No, you silly twit, there’s NO FREAKIN’ “M” in Valentine!
But then, this is the same person who chews with her mouth open…while she’s on the phone with customers. but that’s a rant for another day.
quoting from http://www.m-w.com on the usage of verb forms of effect vs. affect:
"The confusion of the verbs affect and effect is not only quite common but has a long history. Effect was used in place of 3affect as early as 1494 and in place of 2affect as early as 1652. If you think you want to use the verb effect but are not certain, check the definitions in this dictionary. The noun affect is sometimes mistakenly used for effect.
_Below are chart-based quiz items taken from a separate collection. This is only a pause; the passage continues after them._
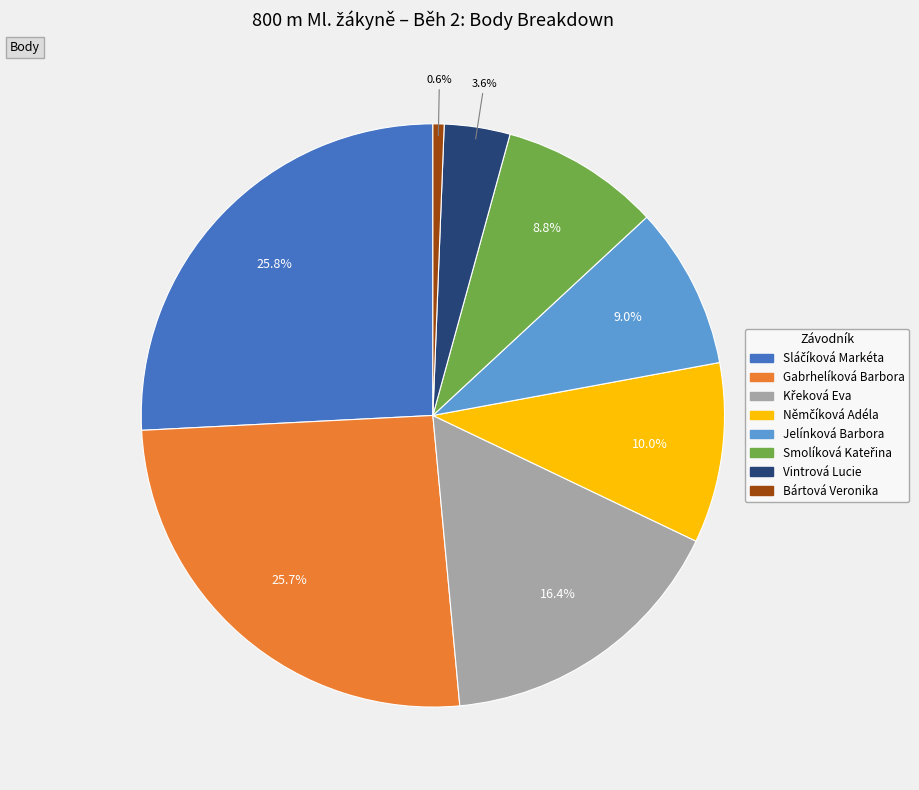

Is there a majority slice in this chart?

No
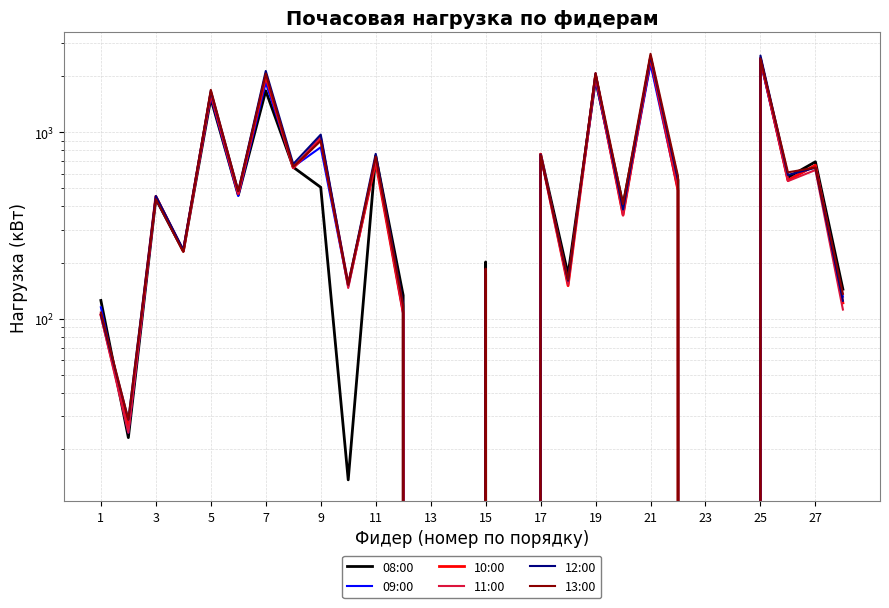

How many series are shown in this chart?

6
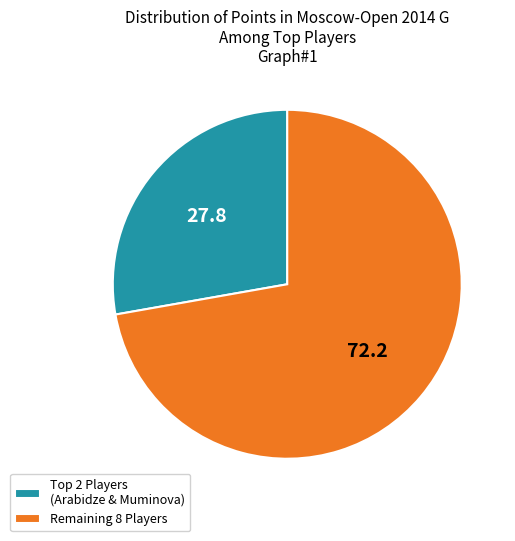

Rank the categories by value from highest to lowest.

Remaining 8 Players, Top 2 Players (Arabidze & Muminova)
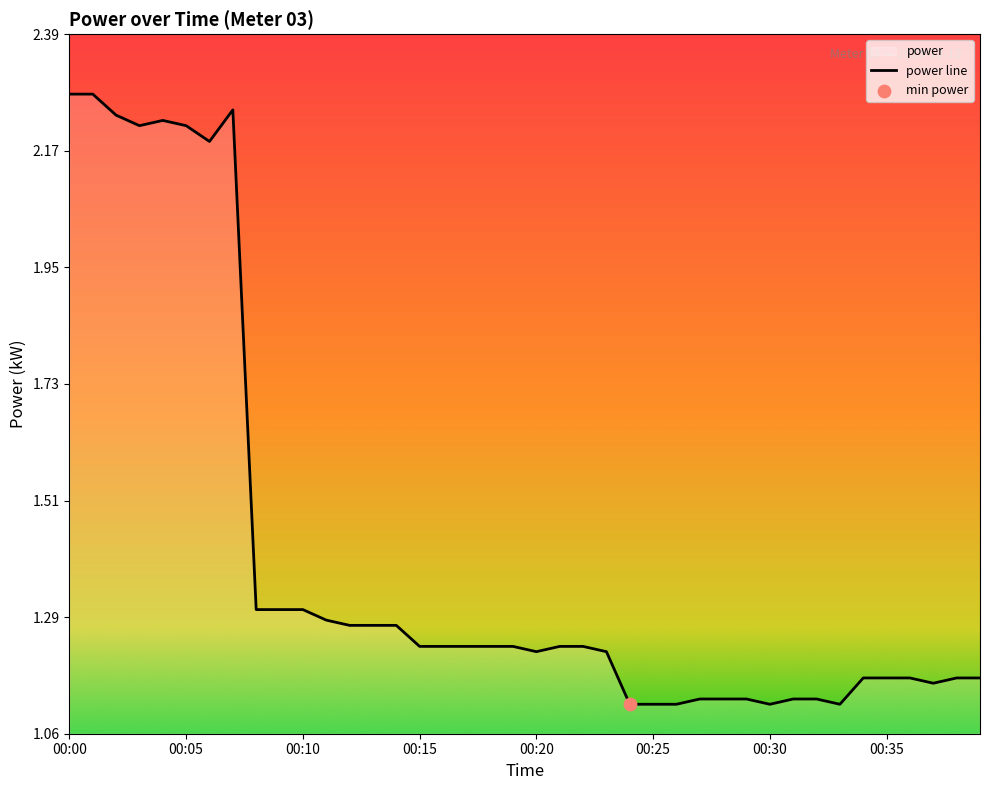

What is the change in value from 11 to 21?

-0.1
Except when your topic is psychology, you will seldom need the noun affect. "
Although I agree with you that’s ill-informed and condescending to make fun of others who speak different forms of English (is a Yorkshireman saying “I mun know tha” (I must know you) speaking “broken” English?), I DO think one should tell the truth to kids who want to substitute “aks” for the more common pronunciation “ask.” First, you need to find out if they are aware that they do it. I trained radio announcers once upon a time; the first thing you had to do was get the trainee to hear his or her own regionalisms. It’s harder than yout think. (“That’s ‘butcher’ not ‘butcha’ store.” “What’s the difference?” “Not ‘Lawn Guyland’ but ‘Long Eye-land’.” “I don’t get watcha mean.”)
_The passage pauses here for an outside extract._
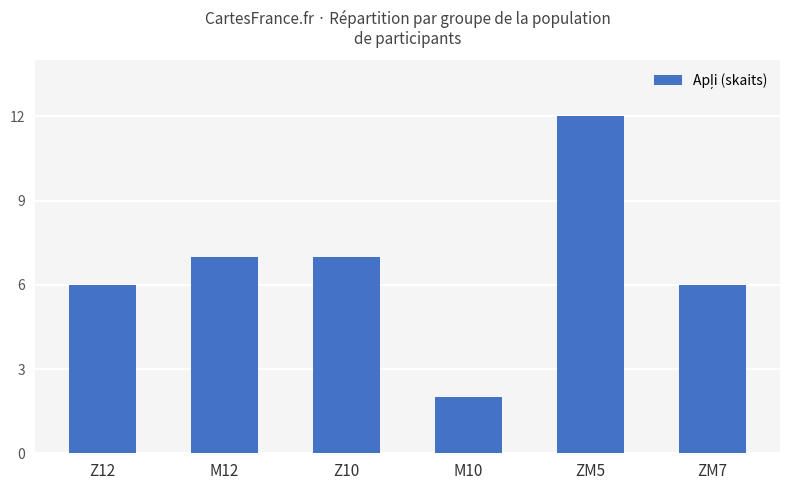

Reading left to right, extract all data points from this chart.

6	7	7	2	12	6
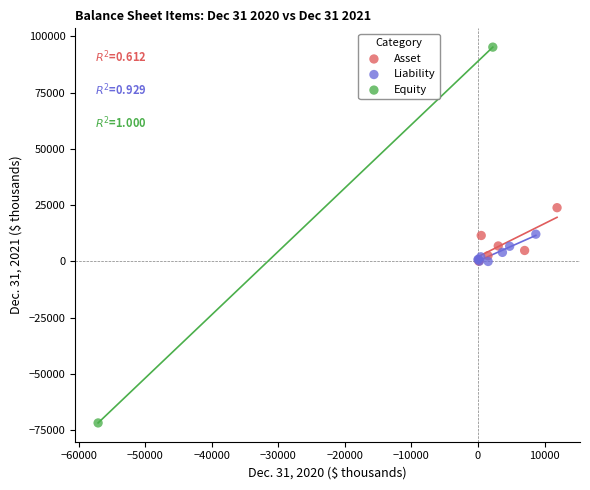

What are all the series names shown in the legend?

Asset, Liability, Equity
Then you need to teach them how not to do it. I usually point out that the “announcer” way to say the word in question is so that it rhymes with “mask,” like “Halloween mask.” Or task, or bask, or cask. You might have to explain some of those last three depending on the age group.
Then tell them the Real Truth. Rich people with good jobs and lots of money say “ask.” People who aren’t going to have good jobs and lots of money say “aks.” Also, fair or not, a lot of people will assume that you’re dumb and lazy if you say ‘aks’." Sure they’re prejudiced themselves, but is it worth it to give up interesting work, more dollars, and a good first impression on strangers just so you don’t have to change your speaking style in certain situations?
Heck, hardly anyone I know talks the same in church as they do during a backyard barbecue. There’s just different levels of formality for different times in life.
I do wish more Americans understood that variant verb forms in so-called dialects actually carry EXTRA information that’s missing in “standard” English.